Materialize for Streaming SQL

Materialize is a streaming database — you write SQL against Kafka/Postgres/event sources, and Materialize maintains the results incrementally as data arrives. Sub-second latency for arbitrary SQL on streams. The closest thing to 'a real-time database that you query like Postgres'.

Advertisement

Standard SQL, streaming semantics

-- Define a Kafka source
CREATE SOURCE orders FROM KAFKA BROKER 'kafka:9092' TOPIC 'orders';

-- Materialized view continuously updated
CREATE MATERIALIZED VIEW hourly_revenue AS
SELECT date_trunc('hour', ts) AS hour,
       SUM(amount) AS total
FROM orders GROUP BY 1;

-- Query the view — always reflects latest data, sub-second
SELECT * FROM hourly_revenue ORDER BY hour DESC LIMIT 10;

Incremental maintenance

Materialize doesn't re-run the query on every update. It computes the delta from the new input and applies it to the view. This is what makes it sub-second on TB-scale streams.

Advertisement

Joins on streams

Kafka Streams and Flink struggle with arbitrary joins (you must think about windows, late events). Materialize handles them with SQL semantics — any join, any aggregation, no manual windowing. Trade: state cost grows with input cardinality.
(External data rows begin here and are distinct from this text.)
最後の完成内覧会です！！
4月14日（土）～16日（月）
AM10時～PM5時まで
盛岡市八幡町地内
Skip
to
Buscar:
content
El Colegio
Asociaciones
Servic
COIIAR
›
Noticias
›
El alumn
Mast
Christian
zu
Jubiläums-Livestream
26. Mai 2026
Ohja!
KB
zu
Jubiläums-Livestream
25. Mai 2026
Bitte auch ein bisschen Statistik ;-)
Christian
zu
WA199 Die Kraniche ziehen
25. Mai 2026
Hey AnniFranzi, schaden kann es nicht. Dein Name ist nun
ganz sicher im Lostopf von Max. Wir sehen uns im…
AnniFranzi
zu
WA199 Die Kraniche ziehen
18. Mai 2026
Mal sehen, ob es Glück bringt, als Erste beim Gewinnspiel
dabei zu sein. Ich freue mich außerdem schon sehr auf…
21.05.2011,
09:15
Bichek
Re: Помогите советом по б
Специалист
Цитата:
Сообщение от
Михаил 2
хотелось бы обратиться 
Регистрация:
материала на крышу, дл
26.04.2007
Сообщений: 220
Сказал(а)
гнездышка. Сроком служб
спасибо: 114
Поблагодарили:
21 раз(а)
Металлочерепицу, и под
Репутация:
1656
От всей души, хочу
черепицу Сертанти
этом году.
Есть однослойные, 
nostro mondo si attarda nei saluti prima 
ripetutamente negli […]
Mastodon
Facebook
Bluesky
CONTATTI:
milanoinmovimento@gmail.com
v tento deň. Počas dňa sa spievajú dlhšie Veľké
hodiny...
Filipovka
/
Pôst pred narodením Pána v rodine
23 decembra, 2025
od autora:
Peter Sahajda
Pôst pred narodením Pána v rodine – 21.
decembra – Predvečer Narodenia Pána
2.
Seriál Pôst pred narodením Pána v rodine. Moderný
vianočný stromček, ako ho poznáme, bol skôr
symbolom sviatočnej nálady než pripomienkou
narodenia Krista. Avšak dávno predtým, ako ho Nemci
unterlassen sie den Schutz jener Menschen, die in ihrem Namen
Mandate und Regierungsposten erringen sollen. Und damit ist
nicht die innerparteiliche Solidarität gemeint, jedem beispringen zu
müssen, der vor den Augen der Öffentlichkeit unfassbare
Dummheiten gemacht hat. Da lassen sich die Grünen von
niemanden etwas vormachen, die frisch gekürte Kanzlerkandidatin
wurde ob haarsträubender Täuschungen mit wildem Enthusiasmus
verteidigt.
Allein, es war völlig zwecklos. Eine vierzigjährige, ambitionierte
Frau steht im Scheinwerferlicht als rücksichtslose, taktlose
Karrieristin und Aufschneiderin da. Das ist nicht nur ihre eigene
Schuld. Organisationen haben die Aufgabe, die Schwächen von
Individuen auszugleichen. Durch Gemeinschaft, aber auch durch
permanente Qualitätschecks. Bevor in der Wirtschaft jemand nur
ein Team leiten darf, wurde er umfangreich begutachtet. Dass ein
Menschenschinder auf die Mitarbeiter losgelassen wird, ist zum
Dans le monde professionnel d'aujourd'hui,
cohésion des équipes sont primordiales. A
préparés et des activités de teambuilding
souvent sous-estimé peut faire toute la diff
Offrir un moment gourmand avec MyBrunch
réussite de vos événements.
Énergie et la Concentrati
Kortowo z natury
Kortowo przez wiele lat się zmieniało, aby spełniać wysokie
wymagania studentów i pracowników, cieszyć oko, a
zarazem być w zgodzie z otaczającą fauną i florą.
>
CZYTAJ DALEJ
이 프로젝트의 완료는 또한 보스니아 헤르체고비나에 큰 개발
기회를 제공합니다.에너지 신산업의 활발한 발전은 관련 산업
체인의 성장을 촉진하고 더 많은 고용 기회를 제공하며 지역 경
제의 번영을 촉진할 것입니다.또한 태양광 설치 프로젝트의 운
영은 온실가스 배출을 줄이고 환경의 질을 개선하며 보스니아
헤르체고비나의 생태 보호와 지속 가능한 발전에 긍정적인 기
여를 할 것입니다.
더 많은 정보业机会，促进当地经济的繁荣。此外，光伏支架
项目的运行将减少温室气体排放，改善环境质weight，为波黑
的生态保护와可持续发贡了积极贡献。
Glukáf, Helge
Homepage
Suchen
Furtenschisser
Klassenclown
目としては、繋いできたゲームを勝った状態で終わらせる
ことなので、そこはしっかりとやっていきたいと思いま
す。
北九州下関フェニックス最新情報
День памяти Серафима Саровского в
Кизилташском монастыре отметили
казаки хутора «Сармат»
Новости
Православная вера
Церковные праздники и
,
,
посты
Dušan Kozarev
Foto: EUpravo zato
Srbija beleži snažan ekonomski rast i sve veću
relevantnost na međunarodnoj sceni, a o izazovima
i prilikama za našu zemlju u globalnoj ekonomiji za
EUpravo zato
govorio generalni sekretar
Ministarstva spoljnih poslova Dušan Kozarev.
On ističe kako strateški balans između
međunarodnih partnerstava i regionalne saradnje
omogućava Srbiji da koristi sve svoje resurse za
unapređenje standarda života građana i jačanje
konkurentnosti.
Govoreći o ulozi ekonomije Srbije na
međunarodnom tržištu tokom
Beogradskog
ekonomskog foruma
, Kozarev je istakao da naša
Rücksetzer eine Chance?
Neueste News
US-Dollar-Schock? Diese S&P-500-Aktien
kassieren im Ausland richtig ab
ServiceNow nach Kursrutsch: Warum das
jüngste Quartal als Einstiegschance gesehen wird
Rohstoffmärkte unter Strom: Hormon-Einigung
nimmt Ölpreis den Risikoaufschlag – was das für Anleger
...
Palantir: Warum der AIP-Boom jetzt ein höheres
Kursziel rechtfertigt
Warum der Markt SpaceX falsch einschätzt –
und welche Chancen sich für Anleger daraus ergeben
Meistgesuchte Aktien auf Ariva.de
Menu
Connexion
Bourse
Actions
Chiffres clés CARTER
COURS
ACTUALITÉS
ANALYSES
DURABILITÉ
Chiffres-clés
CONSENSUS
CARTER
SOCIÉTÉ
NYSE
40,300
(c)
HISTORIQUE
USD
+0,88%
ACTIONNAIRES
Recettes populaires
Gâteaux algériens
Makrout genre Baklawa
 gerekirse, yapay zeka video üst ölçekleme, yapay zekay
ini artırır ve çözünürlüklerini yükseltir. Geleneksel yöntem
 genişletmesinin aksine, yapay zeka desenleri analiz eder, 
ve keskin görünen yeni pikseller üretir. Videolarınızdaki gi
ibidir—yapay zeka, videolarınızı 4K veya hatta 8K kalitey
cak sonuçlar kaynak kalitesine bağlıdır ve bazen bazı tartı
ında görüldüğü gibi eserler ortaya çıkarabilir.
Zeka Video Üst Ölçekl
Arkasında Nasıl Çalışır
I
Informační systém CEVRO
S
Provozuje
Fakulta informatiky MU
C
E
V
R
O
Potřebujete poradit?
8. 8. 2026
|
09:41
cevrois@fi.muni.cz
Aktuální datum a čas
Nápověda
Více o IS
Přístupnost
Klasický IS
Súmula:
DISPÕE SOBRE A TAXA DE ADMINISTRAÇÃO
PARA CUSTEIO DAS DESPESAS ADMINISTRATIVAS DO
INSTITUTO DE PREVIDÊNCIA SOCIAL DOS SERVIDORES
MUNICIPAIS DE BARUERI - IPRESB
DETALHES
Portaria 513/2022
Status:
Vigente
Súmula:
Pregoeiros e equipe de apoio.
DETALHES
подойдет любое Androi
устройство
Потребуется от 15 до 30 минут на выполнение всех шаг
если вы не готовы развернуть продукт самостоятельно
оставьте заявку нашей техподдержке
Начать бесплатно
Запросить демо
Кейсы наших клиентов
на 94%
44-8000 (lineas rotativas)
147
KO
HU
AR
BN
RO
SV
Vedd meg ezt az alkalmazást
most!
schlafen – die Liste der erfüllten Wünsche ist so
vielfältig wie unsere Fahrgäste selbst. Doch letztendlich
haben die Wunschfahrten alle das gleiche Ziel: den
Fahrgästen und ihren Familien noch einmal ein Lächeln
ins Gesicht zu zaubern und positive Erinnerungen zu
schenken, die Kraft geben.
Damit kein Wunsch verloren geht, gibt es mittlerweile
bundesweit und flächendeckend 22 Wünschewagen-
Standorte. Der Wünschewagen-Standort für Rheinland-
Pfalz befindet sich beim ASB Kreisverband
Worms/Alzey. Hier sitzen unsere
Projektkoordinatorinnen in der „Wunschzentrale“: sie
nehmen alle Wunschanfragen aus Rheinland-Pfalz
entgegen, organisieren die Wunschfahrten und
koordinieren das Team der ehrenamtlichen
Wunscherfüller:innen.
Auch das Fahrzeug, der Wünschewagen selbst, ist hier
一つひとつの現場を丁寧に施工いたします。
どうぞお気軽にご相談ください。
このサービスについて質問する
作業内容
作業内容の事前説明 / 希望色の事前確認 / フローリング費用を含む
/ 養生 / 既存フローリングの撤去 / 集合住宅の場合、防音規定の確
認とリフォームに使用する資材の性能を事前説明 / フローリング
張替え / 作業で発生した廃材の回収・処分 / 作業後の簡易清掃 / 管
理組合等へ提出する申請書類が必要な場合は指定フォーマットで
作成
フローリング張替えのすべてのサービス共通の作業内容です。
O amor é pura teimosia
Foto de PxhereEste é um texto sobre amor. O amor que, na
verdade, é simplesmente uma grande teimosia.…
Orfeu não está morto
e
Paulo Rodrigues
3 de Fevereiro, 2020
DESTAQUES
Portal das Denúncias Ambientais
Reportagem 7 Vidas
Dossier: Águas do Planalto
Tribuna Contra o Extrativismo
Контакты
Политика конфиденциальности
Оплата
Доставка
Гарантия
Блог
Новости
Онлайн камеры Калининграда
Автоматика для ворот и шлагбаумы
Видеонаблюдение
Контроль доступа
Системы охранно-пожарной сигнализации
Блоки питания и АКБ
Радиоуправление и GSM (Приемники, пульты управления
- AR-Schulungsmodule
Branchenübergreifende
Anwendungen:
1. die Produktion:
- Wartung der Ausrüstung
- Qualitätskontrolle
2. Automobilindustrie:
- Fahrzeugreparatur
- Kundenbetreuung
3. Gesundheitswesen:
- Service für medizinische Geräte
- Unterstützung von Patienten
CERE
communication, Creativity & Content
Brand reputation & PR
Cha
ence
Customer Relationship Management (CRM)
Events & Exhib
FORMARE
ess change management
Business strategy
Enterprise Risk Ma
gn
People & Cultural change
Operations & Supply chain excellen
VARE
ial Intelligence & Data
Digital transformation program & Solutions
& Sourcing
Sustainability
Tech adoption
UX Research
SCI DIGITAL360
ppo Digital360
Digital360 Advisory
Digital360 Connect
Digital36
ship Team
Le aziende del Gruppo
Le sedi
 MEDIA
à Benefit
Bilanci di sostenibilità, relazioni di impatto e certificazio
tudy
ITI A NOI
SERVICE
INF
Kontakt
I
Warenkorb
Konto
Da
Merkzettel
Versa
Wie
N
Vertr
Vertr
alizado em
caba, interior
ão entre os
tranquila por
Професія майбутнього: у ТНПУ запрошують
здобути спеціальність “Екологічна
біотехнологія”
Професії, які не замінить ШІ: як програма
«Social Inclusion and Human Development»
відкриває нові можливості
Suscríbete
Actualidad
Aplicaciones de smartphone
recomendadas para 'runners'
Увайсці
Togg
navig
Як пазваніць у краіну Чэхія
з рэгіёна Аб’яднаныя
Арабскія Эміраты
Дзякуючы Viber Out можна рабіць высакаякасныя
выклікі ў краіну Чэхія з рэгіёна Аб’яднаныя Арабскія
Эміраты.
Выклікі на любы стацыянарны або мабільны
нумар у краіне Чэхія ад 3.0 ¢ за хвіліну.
vs Flink for stream processing

Flink: lower-level, more control, ridiculous scale (PB/day). Materialize: higher abstraction, SQL-native, faster to prototype. Use Materialize when your team knows SQL but not Flink; use Flink when scale or fine control matters.

Operational model

Single binary or managed cloud. Disk-based storage of state. Replication for HA. Cost grows with state size, not throughput — keep your views' state bounded with retention windows.

Materialize = streaming SQL with sub-second freshness. Right when SQL is the team's vocabulary and Kafka is the source.